WHAT YOU WILL DO: Carry on the message below about charging boats by their size, starting right after its final sentence.

SELECTED EXCERPT:
┌────────

"Roger Millin" <[EMAIL PROTECTED]>
wrote:

>so long wide boats, should not pay more than long narrow, boats and yet wide 
>boats 
>consume more resource...ie space? I say, let the market work and charge 
>by the area consumed! It will discourage wasteful use of the resource 
>IMO.
>Roger

It is appropriate to have a charge related to size only where, er,
size matters.  To have one where size does not matter would be like
charging people with red hair more for cinema tickets than those with
other colours.

For example, for moorings in a basin, it is appropriate to charge by
length x beam,, because some of the (limited) area in the basin is
consumed by mooring the boat.

However, for navigation, it is not appropriate to charge by craft
size, because there is no shortage of water surface area on the
waterways in general, and because a vessel (of a size within the gauge
of the waterway) passing along the waterway effectively "consumes" the
same amount of space irrespective of its beam.

└────────

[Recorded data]
┌────────

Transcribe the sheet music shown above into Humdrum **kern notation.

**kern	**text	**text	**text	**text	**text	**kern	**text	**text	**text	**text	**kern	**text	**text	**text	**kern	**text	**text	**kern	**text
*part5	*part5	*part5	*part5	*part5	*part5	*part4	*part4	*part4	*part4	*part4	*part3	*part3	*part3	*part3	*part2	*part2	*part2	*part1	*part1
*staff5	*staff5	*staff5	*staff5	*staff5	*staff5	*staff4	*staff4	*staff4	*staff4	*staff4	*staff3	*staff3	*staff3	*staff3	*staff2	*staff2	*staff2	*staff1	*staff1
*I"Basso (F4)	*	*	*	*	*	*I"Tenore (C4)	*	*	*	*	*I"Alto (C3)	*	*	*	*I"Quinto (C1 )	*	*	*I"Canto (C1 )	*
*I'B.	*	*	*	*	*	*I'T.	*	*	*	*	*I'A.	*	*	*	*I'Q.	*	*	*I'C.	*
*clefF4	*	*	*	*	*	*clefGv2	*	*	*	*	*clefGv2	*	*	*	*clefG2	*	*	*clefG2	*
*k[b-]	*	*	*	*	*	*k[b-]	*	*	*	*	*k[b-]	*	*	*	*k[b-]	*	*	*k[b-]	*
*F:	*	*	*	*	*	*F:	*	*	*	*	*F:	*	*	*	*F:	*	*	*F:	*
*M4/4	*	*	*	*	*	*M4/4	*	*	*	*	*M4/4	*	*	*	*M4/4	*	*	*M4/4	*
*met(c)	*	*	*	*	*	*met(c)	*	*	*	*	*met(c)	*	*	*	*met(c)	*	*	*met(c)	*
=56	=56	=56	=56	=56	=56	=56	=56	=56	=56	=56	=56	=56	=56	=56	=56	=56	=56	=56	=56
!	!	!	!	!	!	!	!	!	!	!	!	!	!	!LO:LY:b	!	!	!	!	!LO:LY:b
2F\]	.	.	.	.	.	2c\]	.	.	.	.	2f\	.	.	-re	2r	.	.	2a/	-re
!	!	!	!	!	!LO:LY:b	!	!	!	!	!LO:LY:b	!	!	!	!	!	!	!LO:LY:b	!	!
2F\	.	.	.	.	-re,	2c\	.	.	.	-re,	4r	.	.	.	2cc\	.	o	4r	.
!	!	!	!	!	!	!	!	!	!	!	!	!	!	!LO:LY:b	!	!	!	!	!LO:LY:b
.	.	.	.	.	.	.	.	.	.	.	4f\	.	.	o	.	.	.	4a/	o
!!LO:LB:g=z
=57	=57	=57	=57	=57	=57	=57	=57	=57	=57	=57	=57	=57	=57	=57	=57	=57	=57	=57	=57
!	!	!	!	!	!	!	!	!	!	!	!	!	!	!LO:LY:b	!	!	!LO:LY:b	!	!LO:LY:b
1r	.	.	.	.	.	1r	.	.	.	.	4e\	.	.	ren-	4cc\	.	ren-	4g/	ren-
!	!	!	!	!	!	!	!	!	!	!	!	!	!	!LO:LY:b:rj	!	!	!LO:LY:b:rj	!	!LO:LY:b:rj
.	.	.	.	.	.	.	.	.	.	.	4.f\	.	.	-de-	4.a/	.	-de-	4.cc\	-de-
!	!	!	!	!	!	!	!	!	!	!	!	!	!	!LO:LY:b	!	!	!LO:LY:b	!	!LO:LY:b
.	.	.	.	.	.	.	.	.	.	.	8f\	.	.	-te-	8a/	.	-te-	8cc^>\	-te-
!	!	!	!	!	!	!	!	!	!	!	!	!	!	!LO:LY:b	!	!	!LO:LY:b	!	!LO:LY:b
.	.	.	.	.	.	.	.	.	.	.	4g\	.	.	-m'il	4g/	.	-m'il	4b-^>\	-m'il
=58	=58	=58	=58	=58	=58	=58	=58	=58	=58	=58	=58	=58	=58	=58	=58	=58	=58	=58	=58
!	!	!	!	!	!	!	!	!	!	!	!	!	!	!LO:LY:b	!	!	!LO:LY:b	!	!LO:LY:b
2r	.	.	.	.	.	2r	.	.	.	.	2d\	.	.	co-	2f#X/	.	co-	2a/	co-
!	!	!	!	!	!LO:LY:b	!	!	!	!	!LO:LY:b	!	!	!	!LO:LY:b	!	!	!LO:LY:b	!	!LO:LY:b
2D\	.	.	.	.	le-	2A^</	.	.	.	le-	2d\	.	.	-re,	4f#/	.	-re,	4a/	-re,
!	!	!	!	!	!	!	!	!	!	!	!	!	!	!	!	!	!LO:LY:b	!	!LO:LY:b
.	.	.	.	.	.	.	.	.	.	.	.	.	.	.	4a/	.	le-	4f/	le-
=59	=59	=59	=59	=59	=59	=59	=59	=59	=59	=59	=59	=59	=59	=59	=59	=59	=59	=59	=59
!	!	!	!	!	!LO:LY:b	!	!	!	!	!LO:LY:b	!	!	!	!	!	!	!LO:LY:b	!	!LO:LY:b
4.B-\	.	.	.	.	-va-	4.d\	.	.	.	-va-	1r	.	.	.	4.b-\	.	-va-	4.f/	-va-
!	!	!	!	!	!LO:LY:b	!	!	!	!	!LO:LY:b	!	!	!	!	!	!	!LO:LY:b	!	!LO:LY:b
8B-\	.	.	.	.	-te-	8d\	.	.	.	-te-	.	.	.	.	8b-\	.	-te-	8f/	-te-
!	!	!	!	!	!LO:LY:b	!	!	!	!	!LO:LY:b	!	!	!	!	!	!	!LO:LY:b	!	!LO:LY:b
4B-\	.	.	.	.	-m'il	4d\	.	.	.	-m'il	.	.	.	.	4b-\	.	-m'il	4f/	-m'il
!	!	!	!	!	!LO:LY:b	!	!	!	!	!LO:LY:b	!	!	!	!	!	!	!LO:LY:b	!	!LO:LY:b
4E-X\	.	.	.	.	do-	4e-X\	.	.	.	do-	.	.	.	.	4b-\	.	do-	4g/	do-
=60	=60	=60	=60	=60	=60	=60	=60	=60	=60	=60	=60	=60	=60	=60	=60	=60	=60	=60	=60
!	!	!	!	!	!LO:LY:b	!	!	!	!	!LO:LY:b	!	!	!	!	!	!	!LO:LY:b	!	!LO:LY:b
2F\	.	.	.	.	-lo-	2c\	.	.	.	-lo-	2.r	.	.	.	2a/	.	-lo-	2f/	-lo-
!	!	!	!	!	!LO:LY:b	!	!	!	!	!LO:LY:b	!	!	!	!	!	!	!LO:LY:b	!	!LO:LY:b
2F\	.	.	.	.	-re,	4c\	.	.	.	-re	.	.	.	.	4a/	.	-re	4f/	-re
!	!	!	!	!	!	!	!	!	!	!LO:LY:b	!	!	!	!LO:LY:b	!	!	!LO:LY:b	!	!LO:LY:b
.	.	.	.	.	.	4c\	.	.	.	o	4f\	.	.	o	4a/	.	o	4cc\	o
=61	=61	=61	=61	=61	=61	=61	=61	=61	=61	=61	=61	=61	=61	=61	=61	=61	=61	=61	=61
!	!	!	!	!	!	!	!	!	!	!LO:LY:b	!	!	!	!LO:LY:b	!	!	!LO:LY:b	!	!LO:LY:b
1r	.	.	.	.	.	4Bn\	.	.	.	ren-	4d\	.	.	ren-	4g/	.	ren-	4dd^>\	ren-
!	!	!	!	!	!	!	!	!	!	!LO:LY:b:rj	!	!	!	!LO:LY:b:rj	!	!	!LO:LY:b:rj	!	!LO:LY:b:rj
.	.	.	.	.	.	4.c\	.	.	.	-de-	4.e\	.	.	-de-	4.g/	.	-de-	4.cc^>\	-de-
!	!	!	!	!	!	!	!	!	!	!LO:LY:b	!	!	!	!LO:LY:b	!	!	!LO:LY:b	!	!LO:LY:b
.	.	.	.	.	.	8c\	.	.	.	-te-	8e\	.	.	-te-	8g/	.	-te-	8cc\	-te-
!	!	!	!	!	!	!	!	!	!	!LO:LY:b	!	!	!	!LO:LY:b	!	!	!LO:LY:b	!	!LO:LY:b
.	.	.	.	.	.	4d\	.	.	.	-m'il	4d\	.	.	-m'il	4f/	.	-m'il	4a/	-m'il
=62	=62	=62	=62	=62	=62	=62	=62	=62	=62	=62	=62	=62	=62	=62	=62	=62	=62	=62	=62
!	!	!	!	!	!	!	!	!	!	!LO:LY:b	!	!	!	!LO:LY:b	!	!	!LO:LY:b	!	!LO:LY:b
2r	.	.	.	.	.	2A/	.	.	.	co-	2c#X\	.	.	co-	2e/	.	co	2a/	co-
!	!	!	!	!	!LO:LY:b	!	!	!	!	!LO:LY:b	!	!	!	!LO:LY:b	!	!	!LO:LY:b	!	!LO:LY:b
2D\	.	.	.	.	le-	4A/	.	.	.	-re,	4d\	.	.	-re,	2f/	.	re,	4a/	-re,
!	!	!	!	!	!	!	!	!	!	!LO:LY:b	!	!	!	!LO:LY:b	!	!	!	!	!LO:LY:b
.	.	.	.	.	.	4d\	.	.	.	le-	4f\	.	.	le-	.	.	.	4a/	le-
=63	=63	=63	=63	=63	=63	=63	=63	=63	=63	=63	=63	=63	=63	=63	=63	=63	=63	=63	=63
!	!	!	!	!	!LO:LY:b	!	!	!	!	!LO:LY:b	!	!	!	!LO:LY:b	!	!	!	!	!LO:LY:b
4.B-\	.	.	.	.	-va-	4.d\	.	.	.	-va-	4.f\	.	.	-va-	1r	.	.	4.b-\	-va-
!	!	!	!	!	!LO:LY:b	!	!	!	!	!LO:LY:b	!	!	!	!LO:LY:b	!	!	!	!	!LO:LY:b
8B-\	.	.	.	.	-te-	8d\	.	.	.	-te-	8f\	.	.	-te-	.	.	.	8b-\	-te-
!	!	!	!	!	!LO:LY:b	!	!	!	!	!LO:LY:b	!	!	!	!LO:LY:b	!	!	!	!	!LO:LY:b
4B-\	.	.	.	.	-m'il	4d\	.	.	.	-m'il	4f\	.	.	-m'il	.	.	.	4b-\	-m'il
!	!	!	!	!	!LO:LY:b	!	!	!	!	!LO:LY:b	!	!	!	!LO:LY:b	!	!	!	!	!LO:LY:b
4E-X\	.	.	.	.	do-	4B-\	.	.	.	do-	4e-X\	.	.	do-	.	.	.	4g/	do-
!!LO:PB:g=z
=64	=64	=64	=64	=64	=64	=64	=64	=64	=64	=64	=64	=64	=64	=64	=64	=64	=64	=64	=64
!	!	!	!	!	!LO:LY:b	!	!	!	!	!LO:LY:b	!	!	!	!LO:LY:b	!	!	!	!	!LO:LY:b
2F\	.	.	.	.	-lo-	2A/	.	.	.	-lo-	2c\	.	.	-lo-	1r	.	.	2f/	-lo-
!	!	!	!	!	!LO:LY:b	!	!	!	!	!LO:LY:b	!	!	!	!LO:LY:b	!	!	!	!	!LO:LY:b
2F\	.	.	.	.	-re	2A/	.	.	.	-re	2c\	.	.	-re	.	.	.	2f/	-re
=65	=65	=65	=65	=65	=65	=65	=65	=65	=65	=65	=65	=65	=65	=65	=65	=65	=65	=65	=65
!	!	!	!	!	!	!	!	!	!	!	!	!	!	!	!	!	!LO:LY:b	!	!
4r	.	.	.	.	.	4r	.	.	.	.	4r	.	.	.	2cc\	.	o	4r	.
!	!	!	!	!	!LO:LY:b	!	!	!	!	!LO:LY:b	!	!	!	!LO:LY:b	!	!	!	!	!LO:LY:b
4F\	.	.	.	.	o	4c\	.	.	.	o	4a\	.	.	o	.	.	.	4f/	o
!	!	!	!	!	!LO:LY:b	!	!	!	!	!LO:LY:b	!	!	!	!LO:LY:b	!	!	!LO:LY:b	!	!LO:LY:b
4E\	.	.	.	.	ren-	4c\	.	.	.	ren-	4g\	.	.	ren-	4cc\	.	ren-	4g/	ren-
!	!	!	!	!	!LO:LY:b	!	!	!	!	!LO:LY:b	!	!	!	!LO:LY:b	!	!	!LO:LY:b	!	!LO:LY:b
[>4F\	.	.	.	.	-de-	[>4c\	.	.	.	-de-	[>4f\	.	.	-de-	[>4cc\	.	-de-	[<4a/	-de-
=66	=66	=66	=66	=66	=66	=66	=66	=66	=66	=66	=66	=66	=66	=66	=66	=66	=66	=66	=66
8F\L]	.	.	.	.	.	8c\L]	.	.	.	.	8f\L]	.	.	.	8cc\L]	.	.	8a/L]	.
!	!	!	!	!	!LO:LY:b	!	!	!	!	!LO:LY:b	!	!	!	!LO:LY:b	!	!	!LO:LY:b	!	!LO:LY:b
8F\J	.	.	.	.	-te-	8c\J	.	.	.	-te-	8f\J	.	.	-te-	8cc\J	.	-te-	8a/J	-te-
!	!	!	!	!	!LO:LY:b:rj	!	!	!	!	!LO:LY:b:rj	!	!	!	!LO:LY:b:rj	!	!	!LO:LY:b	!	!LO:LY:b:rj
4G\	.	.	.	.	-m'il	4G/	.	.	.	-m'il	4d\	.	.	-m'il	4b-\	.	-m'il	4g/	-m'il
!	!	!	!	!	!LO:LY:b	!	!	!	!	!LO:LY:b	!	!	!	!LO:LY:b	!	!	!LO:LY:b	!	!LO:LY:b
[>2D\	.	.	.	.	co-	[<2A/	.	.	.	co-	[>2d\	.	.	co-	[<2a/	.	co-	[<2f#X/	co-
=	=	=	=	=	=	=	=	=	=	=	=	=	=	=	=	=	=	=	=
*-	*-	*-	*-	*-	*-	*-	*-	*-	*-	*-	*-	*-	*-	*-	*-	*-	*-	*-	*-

└────────

TASK RESPONSE:
One could argue that a larger vessel takes more room in a lock, and in
the extreme one such vessel requires a lock(ing) all to itself while
two smaller ones could share.  However, BW has calculated that the
marginal cost of of any vessel navigating a waterway is so small that
it is not worth charging for, so the difference between "so small" and
"half so small" is not significant enough to reflect in the charges.  

Also, two vessels which could share a lock may actually not do so but
each lock through by itself.  It might be worth considering charging
per cycle of the lock, to encourage sharing (and thus the saving of
water), but this could probably be justified only when water is in
short supply as very often the saved water would run to waste over the
bywash anyway.

The same arguments apply to length as to beam.  So there is no logical
argument for the current BW practice of levying a higher navigation
charge on a longer boat than on a smaller one.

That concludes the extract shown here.